As it happened, that new year – 2012 – was to be our last normal one together. 2013 brought the shadow of cancer, 2014 came in with great hope which sadly faded at its latter-end, and 2015 brought our final separation. Each turning year seems to bring me further away from him. I am more, and not less, aware of his absence. Every new thing that happens, every person I meet and every novel experience I have, are mine alone. There have been so many moments I would have loved to share with Donnie, things we would have laughed over together, and things we would have discussed endlessly.

These last few months, I have wondered often what he and my father would have made of some of the situations I’ve found myself in.

But these are all good reasons for me to not ‘do’ New Year. Try as you might to be unsentimental, it just isn’t possible and in what may well be a titanic act of cowardice (though I prefer to think of it as self-preservation) I have fallen into the habit of ending the old year a couple of hours earlier than everyone else. Bed, a good book, or a film, and the transition happens without me noticing.

Perhaps, ‘Gone with the Wind’, would be a good film to watch. Scarlett O’ Hara may not be the most obvious role model for a Wee Free widow, but she got one thing right – she told others not to look back because the past can drag at your heart so much that finally all you are capable of doing is looking back.

Lot’s wife paid the ultimate price for just that tendency too. Not, perhaps, because her past was happy, but because it was familiar.

We are all of us wary of the unknown. It is hard to admit our vulnerability, but if we were honest, we could all say to one another that it is something we have in common. What we have already experienced is always preferable because it is a path we have trodden before, and we know where the pitfalls may be lurking.

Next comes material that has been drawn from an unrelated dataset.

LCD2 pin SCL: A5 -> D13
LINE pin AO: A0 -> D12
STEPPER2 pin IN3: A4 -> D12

Faith changes your perspective on all of this, though. The more I meditate on the advice I was given after Donnie’s death not to ‘over-spiritualise’ my grief, the less I understand it. It is putting my trust in God, knowing that He has everything in His plan, which has preserved what little pretension to sanity I enjoy. I am not privy to what He has in store for me, nor even why those events already unfolded fell to my lot, but it truly doesn’t matter. He knows, and He is God; He has never been less than God to me, or to anyone else.

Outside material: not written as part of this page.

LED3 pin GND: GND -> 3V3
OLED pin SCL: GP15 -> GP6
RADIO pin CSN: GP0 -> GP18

It is easy to focus on the silent voice and the empty chair at this time of year. Grief is selfish, though. Not in the most negative sense, but it is nonetheless about how we feel. We miss them, we wish they were here, and that life could resume its old, familiar pattern.
That is when we have to turn fully to Him. He only brings change, I think, to facilitate growth. And the only growth that matters is the spiritual kind, that we would allow Him to love us more and that He would be glorified.

When we are – quite naturally- missing loved ones who have died in Christ, though, we have this unrivalled comfort: the worst is over. Yes, we go on hurting because we long to see them, yet the next turn in our journey does not actually take us further away from them, but rather, closer to where they are. God has the roadmap, indeed Christ IS the roadmap. And the final separation has already been, as I said. Next time we meet, there will be no further parting.

And, remarkably, this is not even the best part of the story. It is only the tangible aspect, which we are probably best able to get our heads around. Besides, I believe that it offers helpful perspective.

At first, I was perturbed by Matthew 6: 21, which says that, ‘where your treasures are, there will your heart be also’. I worried that my priorities were wrong and that I merely wanted to see those whom I loved, all gone before me – that it was in them the attraction of heaven lay.

It isn’t that, though. You cannot separate  believers from the Saviour or understand them apart from Him. They, we, and He, are united by unbreakable cords of love woven by Him, and binding us all together in ways none can understand.

Yet.

What a beginning that will be, with no trepidation for what lies ahead. Those bells, now, I long to hear.